Your task >> Strip out the pictures and transcribe the records that follow exactly.

(Page images and extracted text)
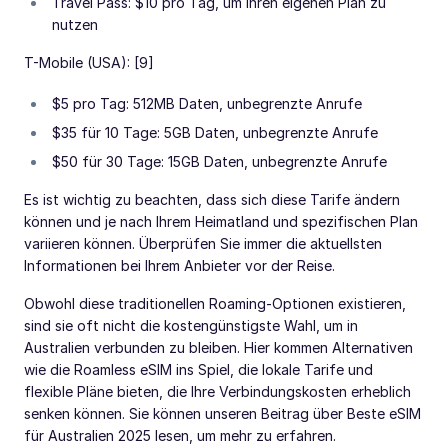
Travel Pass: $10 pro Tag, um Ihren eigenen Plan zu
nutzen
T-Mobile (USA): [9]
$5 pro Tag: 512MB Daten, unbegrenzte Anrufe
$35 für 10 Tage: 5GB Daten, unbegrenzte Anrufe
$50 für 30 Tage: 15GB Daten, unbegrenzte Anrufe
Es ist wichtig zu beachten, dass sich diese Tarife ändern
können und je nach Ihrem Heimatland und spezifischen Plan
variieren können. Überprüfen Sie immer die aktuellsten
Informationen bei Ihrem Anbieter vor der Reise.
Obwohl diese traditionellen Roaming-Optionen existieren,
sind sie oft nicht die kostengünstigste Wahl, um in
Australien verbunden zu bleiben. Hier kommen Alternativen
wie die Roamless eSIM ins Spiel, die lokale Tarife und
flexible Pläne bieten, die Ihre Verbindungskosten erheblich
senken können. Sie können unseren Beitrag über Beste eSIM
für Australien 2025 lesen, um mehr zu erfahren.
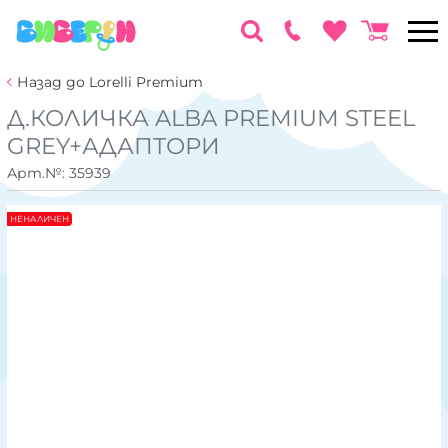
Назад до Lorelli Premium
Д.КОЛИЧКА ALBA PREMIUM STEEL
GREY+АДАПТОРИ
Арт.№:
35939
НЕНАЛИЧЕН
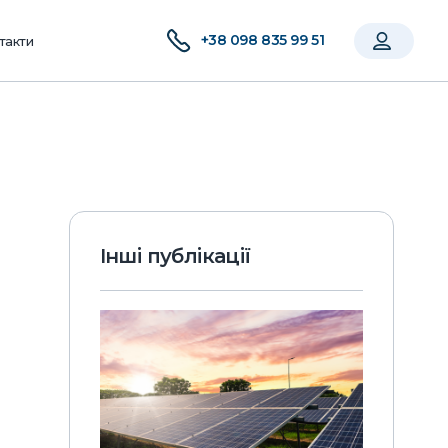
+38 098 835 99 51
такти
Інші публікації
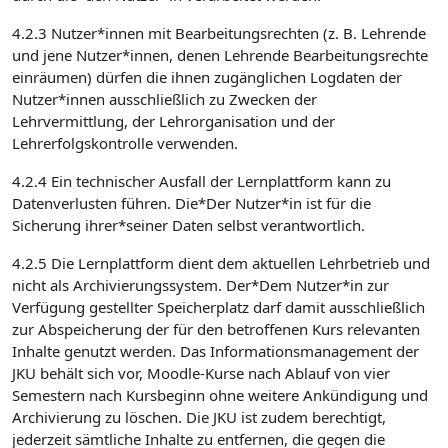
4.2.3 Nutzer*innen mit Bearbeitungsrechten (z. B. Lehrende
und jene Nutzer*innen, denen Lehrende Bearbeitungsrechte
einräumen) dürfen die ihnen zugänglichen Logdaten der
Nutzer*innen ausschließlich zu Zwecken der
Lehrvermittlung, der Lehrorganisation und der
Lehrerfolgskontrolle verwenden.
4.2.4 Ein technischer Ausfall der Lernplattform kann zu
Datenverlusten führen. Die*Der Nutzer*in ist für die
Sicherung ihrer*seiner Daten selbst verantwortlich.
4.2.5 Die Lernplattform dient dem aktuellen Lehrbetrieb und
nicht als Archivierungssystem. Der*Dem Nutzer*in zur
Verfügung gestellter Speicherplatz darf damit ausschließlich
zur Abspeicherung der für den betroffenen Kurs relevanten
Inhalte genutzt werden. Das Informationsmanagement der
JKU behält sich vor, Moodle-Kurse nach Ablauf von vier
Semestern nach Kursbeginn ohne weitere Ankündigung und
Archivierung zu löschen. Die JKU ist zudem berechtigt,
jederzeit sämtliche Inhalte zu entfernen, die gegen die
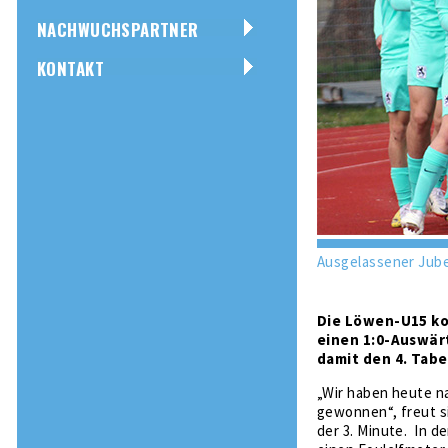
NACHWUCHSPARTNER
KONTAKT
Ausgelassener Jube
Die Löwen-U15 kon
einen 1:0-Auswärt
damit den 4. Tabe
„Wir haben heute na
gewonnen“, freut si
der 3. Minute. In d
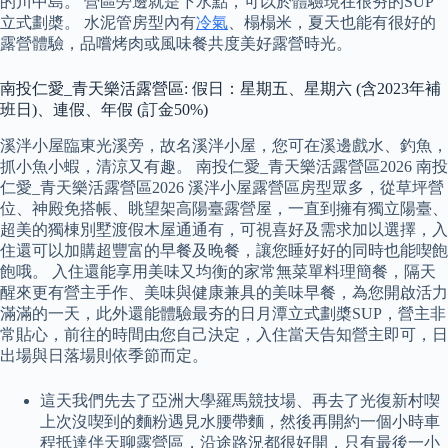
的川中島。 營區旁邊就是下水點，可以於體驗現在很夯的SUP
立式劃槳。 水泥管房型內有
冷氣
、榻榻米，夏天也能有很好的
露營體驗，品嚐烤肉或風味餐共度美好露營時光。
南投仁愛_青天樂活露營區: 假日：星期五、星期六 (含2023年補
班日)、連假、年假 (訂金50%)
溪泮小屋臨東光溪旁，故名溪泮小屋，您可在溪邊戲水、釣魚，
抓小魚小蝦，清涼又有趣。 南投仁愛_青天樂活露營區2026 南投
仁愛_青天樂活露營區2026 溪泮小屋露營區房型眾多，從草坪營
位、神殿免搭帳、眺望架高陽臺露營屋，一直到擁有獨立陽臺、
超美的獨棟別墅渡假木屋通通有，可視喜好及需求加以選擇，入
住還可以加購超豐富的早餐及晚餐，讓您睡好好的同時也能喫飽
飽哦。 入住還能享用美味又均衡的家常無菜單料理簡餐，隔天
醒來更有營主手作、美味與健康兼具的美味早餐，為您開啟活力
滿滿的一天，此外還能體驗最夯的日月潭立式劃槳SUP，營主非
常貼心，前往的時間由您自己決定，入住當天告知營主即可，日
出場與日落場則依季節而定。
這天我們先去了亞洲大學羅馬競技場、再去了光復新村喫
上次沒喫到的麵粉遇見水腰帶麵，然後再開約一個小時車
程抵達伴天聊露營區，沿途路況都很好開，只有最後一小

Response to the task >>
Travel Pass: $10 pro Tag, um Ihren eigenen Plan zu
nutzen
T-Mobile (USA): [9]
$5 pro Tag: 512MB Daten, unbegrenzte Anrufe
$35 für 10 Tage: 5GB Daten, unbegrenzte Anrufe
$50 für 30 Tage: 15GB Daten, unbegrenzte Anrufe
Es ist wichtig zu beachten, dass sich diese Tarife ändern
können und je nach Ihrem Heimatland und spezifischen Plan
variieren können. Überprüfen Sie immer die aktuellsten
Informationen bei Ihrem Anbieter vor der Reise.
Obwohl diese traditionellen Roaming-Optionen existieren,
sind sie oft nicht die kostengünstigste Wahl, um in
Australien verbunden zu bleiben. Hier kommen Alternativen
wie die Roamless eSIM ins Spiel, die lokale Tarife und
flexible Pläne bieten, die Ihre Verbindungskosten erheblich
senken können. Sie können unseren Beitrag über Beste eSIM
für Australien 2025 lesen, um mehr zu erfahren.
Назад до Lorelli Premium
Д.КОЛИЧКА ALBA PREMIUM STEEL
GREY+АДАПТОРИ
Арт.№:
35939
НЕНАЛИЧЕН
+38 098 835 99 51
такти
Інші публікації
4.2.3 Nutzer*innen mit Bearbeitungsrechten (z. B. Lehrende
und jene Nutzer*innen, denen Lehrende Bearbeitungsrechte
einräumen) dürfen die ihnen zugänglichen Logdaten der
Nutzer*innen ausschließlich zu Zwecken der
Lehrvermittlung, der Lehrorganisation und der
Lehrerfolgskontrolle verwenden.
4.2.4 Ein technischer Ausfall der Lernplattform kann zu
Datenverlusten führen. Die*Der Nutzer*in ist für die
Sicherung ihrer*seiner Daten selbst verantwortlich.
4.2.5 Die Lernplattform dient dem aktuellen Lehrbetrieb und
nicht als Archivierungssystem. Der*Dem Nutzer*in zur
Verfügung gestellter Speicherplatz darf damit ausschließlich
zur Abspeicherung der für den betroffenen Kurs relevanten
Inhalte genutzt werden. Das Informationsmanagement der
JKU behält sich vor, Moodle-Kurse nach Ablauf von vier
Semestern nach Kursbeginn ohne weitere Ankündigung und
Archivierung zu löschen. Die JKU ist zudem berechtigt,
jederzeit sämtliche Inhalte zu entfernen, die gegen die
NACHWUCHSPARTNER
KONTAKT
Ausgelassener Jube
Die Löwen-U15 kon
einen 1:0-Auswärt
damit den 4. Tabe
„Wir haben heute na
gewonnen“, freut si
der 3. Minute. In d
的川中島。 營區旁邊就是下水點，可以於體驗現在很夯的SUP
立式劃槳。 水泥管房型內有
冷氣
、榻榻米，夏天也能有很好的
露營體驗，品嚐烤肉或風味餐共度美好露營時光。
南投仁愛_青天樂活露營區: 假日：星期五、星期六 (含2023年補
班日)、連假、年假 (訂金50%)
溪泮小屋臨東光溪旁，故名溪泮小屋，您可在溪邊戲水、釣魚，
抓小魚小蝦，清涼又有趣。 南投仁愛_青天樂活露營區2026 南投
仁愛_青天樂活露營區2026 溪泮小屋露營區房型眾多，從草坪營
位、神殿免搭帳、眺望架高陽臺露營屋，一直到擁有獨立陽臺、
超美的獨棟別墅渡假木屋通通有，可視喜好及需求加以選擇，入
住還可以加購超豐富的早餐及晚餐，讓您睡好好的同時也能喫飽
飽哦。 入住還能享用美味又均衡的家常無菜單料理簡餐，隔天
醒來更有營主手作、美味與健康兼具的美味早餐，為您開啟活力
滿滿的一天，此外還能體驗最夯的日月潭立式劃槳SUP，營主非
常貼心，前往的時間由您自己決定，入住當天告知營主即可，日
出場與日落場則依季節而定。
這天我們先去了亞洲大學羅馬競技場、再去了光復新村喫
上次沒喫到的麵粉遇見水腰帶麵，然後再開約一個小時車
程抵達伴天聊露營區，沿途路況都很好開，只有最後一小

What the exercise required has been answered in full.